**Record extracts**.
──────────

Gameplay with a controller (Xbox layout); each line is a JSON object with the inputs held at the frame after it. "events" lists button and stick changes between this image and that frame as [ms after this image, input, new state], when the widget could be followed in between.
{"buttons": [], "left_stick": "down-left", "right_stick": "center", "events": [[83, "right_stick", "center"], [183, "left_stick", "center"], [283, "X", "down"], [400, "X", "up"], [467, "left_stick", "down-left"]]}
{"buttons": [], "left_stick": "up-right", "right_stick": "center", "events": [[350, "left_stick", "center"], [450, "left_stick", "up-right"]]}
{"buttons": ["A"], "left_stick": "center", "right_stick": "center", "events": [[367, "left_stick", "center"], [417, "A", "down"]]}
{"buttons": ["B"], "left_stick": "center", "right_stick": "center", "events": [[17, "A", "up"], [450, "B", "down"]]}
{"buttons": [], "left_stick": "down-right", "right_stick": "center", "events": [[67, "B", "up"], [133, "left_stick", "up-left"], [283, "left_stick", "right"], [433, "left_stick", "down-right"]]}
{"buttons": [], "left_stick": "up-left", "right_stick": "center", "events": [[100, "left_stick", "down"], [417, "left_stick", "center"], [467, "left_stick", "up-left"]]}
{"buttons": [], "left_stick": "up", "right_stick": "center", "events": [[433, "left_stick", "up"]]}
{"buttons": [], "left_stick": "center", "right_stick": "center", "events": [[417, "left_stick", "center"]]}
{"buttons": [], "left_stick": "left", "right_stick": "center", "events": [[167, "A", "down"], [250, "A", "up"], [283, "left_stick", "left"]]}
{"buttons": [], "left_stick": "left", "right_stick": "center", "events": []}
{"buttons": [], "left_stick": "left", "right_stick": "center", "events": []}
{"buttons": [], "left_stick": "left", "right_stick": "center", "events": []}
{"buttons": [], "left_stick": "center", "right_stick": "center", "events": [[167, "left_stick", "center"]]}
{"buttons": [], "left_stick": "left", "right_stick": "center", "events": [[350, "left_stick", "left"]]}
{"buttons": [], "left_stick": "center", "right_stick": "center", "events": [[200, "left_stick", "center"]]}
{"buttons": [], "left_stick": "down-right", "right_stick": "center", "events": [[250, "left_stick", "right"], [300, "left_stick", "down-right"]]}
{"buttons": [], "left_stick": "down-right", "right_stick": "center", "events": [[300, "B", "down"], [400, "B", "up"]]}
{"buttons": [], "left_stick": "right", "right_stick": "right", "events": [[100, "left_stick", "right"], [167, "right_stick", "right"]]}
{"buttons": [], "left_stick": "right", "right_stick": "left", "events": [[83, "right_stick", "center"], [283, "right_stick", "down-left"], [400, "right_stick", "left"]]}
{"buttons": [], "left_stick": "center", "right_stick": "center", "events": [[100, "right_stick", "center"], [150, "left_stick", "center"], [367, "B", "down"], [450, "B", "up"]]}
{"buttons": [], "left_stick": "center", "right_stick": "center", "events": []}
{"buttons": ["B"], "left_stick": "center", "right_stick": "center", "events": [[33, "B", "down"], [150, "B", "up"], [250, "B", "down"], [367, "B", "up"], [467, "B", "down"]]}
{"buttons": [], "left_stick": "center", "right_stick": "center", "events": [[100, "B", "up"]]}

──────────

**Problem details**.
Send back the whole listing above exactly, please.

**Solution**.
Gameplay with a controller (Xbox layout); each line is a JSON object with the inputs held at the frame after it. "events" lists button and stick changes between this image and that frame as [ms after this image, input, new state], when the widget could be followed in between.
{"buttons": [], "left_stick": "down-left", "right_stick": "center", "events": [[83, "right_stick", "center"], [183, "left_stick", "center"], [283, "X", "down"], [400, "X", "up"], [467, "left_stick", "down-left"]]}
{"buttons": [], "left_stick": "up-right", "right_stick": "center", "events": [[350, "left_stick", "center"], [450, "left_stick", "up-right"]]}
{"buttons": ["A"], "left_stick": "center", "right_stick": "center", "events": [[367, "left_stick", "center"], [417, "A", "down"]]}
{"buttons": ["B"], "left_stick": "center", "right_stick": "center", "events": [[17, "A", "up"], [450, "B", "down"]]}
{"buttons": [], "left_stick": "down-right", "right_stick": "center", "events": [[67, "B", "up"], [133, "left_stick", "up-left"], [283, "left_stick", "right"], [433, "left_stick", "down-right"]]}
{"buttons": [], "left_stick": "up-left", "right_stick": "center", "events": [[100, "left_stick", "down"], [417, "left_stick", "center"], [467, "left_stick", "up-left"]]}
{"buttons": [], "left_stick": "up", "right_stick": "center", "events": [[433, "left_stick", "up"]]}
{"buttons": [], "left_stick": "center", "right_stick": "center", "events": [[417, "left_stick", "center"]]}
{"buttons": [], "left_stick": "left", "right_stick": "center", "events": [[167, "A", "down"], [250, "A", "up"], [283, "left_stick", "left"]]}
{"buttons": [], "left_stick": "left", "right_stick": "center", "events": []}
{"buttons": [], "left_stick": "left", "right_stick": "center", "events": []}
{"buttons": [], "left_stick": "left", "right_stick": "center", "events": []}
{"buttons": [], "left_stick": "center", "right_stick": "center", "events": [[167, "left_stick", "center"]]}
{"buttons": [], "left_stick": "left", "right_stick": "center", "events": [[350, "left_stick", "left"]]}
{"buttons": [], "left_stick": "center", "right_stick": "center", "events": [[200, "left_stick", "center"]]}
{"buttons": [], "left_stick": "down-right", "right_stick": "center", "events": [[250, "left_stick", "right"], [300, "left_stick", "down-right"]]}
{"buttons": [], "left_stick": "down-right", "right_stick": "center", "events": [[300, "B", "down"], [400, "B", "up"]]}
{"buttons": [], "left_stick": "right", "right_stick": "right", "events": [[100, "left_stick", "right"], [167, "right_stick", "right"]]}
{"buttons": [], "left_stick": "right", "right_stick": "left", "events": [[83, "right_stick", "center"], [283, "right_stick", "down-left"], [400, "right_stick", "left"]]}
{"buttons": [], "left_stick": "center", "right_stick": "center", "events": [[100, "right_stick", "center"], [150, "left_stick", "center"], [367, "B", "down"], [450, "B", "up"]]}
{"buttons": [], "left_stick": "center", "right_stick": "center", "events": []}
{"buttons": ["B"], "left_stick": "center", "right_stick": "center", "events": [[33, "B", "down"], [150, "B", "up"], [250, "B", "down"], [367, "B", "up"], [467, "B", "down"]]}
{"buttons": [], "left_stick": "center", "right_stick": "center", "events": [[100, "B", "up"]]}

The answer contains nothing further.